Am Dreikönigstag hat im Land die schwäbisch-alemannische Fastnacht begonnen. Die Narren müssen sich allerdings auf eine besonders kurze Fastnacht einstellen.

Stuttgart - In Baden-Württemberg sind wieder die Narren los: Am Dreikönigstag hat im ganzen Land die schwäbisch-alemannische Fastnacht begonnen. Da der Aschermittwoch in diesem Jahr bereits auf den 10. Februar fällt, müssen sich die Narren allerdings auf eine besonders kurze Fastnacht einstellen: „Das wird kurz, zackig und hoffentlich gut“, sagte der Präsident der Vereinigung Schwäbisch-Alemannischer Narrenzünfte, Roland Wehrle, unlängst der dpa.

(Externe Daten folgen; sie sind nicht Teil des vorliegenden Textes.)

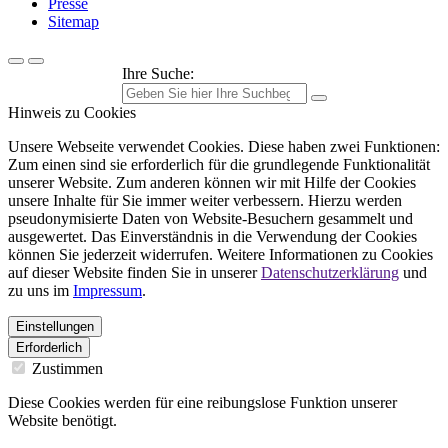
Presse
Sitemap
Ihre Suche:
Hinweis zu Cookies
Unsere Webseite verwendet Cookies. Diese haben zwei Funktionen:
Zum einen sind sie erforderlich für die grundlegende Funktionalität
unserer Website. Zum anderen können wir mit Hilfe der Cookies
unsere Inhalte für Sie immer weiter verbessern. Hierzu werden
pseudonymisierte Daten von Website-Besuchern gesammelt und
ausgewertet. Das Einverständnis in die Verwendung der Cookies
können Sie jederzeit widerrufen. Weitere Informationen zu Cookies
auf dieser Website finden Sie in unserer
Datenschutzerklärung
und
zu uns im
Impressum
.
Einstellungen
Erforderlich
Zustimmen
Diese Cookies werden für eine reibungslose Funktion unserer
Website benötigt.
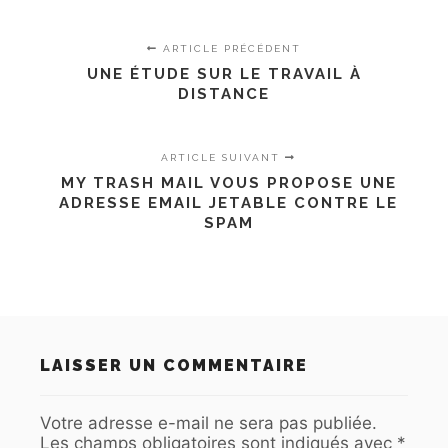
ARTICLE PRÉCÉDENT
UNE ÉTUDE SUR LE TRAVAIL À
DISTANCE
ARTICLE SUIVANT
MY TRASH MAIL VOUS PROPOSE UNE
ADRESSE EMAIL JETABLE CONTRE LE
SPAM
LAISSER UN COMMENTAIRE
Votre adresse e-mail ne sera pas publiée.
Les champs obligatoires sont indiqués avec
*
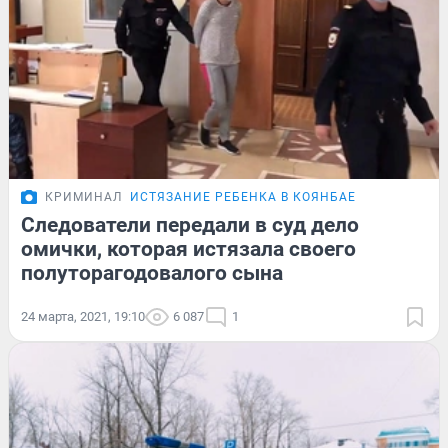
КРИМИНАЛ
ИСТЯЗАНИЕ РЕБЕНКА В КОЯНБАЕ
Следователи передали в суд дело
омички, которая истязала своего
полуторагодовалого сына
24 марта, 2021, 19:10
6 087
1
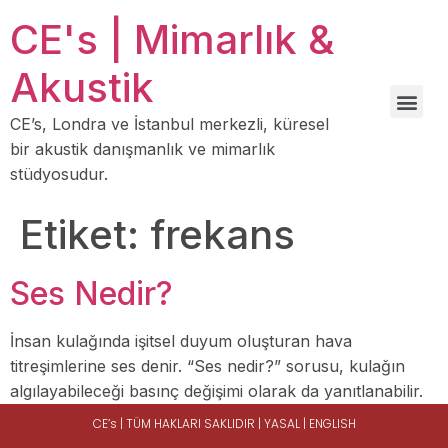
CE's | Mimarlık &
Akustik
CE’s, Londra ve İstanbul merkezli, küresel
bir akustik danışmanlık ve mimarlık
stüdyosudur.
Etiket:
frekans
Ses Nedir?
İnsan kulağında işitsel duyum oluşturan hava
titreşimlerine ses denir. “Ses nedir?” sorusu, kulağın
algılayabileceği basınç değişimi olarak da yanıtlanabilir.
CE’s | TÜM HAKLARI SAKLIDIR |
YASAL
|
ENGLISH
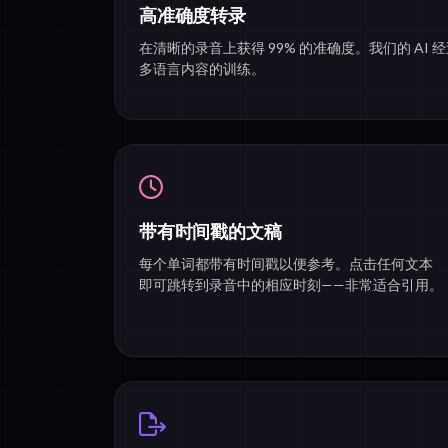
高准确度转录
在清晰的录音上获得 99% 的准确度。我们的 AI
多语言内容的训练。
带有时间戳的文稿
每个单词都带有时间戳以便参考。点击任何文本
即可跳转到录音中的相应时刻——非常适合引用。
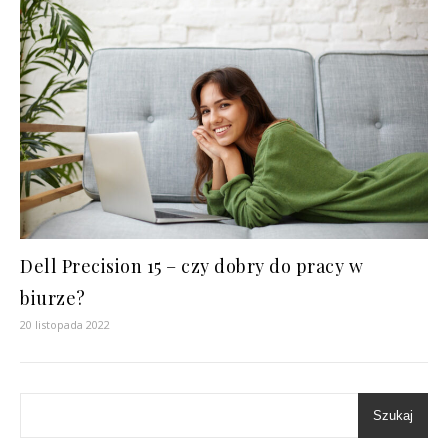
Dell Precision 15 – czy dobry do pracy w
biurze?
20 listopada 2022
Szukaj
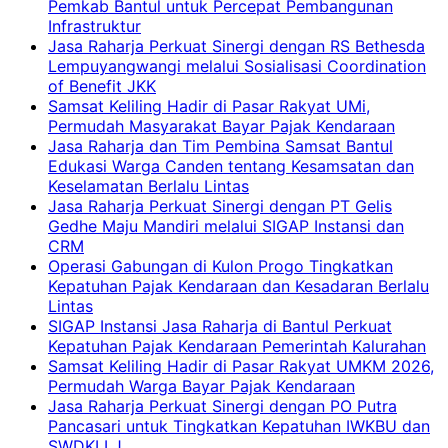
Pemkab Bantul untuk Percepat Pembangunan
Infrastruktur
Jasa Raharja Perkuat Sinergi dengan RS Bethesda
Lempuyangwangi melalui Sosialisasi Coordination
of Benefit JKK
Samsat Keliling Hadir di Pasar Rakyat UMi,
Permudah Masyarakat Bayar Pajak Kendaraan
Jasa Raharja dan Tim Pembina Samsat Bantul
Edukasi Warga Canden tentang Kesamsatan dan
Keselamatan Berlalu Lintas
Jasa Raharja Perkuat Sinergi dengan PT Gelis
Gedhe Maju Mandiri melalui SIGAP Instansi dan
CRM
Operasi Gabungan di Kulon Progo Tingkatkan
Kepatuhan Pajak Kendaraan dan Kesadaran Berlalu
Lintas
SIGAP Instansi Jasa Raharja di Bantul Perkuat
Kepatuhan Pajak Kendaraan Pemerintah Kalurahan
Samsat Keliling Hadir di Pasar Rakyat UMKM 2026,
Permudah Warga Bayar Pajak Kendaraan
Jasa Raharja Perkuat Sinergi dengan PO Putra
Pancasari untuk Tingkatkan Kepatuhan IWKBU dan
SWDKLLJ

Zahlreiche Zünfte machten sich am Mittwoch auf den Weg von Haus zu Haus und befreiten die hölzernen Narren-Masken symbolisch vom Staub des Vorjahres. Vielerorts beginnt die närrische Zeit auch mit dem „Einschnellen“ - also dem Knallen von Peitschen wie in Überlingen im Bodenseekreis. „Punkt 12.00 Uhr wurden die Karbatschen geschnellt! Da geht einem das Herz auf“, sagte Thomas Pross, Narrenvater in Überlingen. „Alle haben ein Schmunzeln auf den Backen!“ Mehrere hundert Menschen hätten das Spektakel verfolgt.

In Stockach (Kreis Konstanz) wollte das Narrengericht am Mittwochabend bekanntgeben, welchem Prominenten am „Schmotzigen Dunschtig“ der närrische Prozess gemacht wird.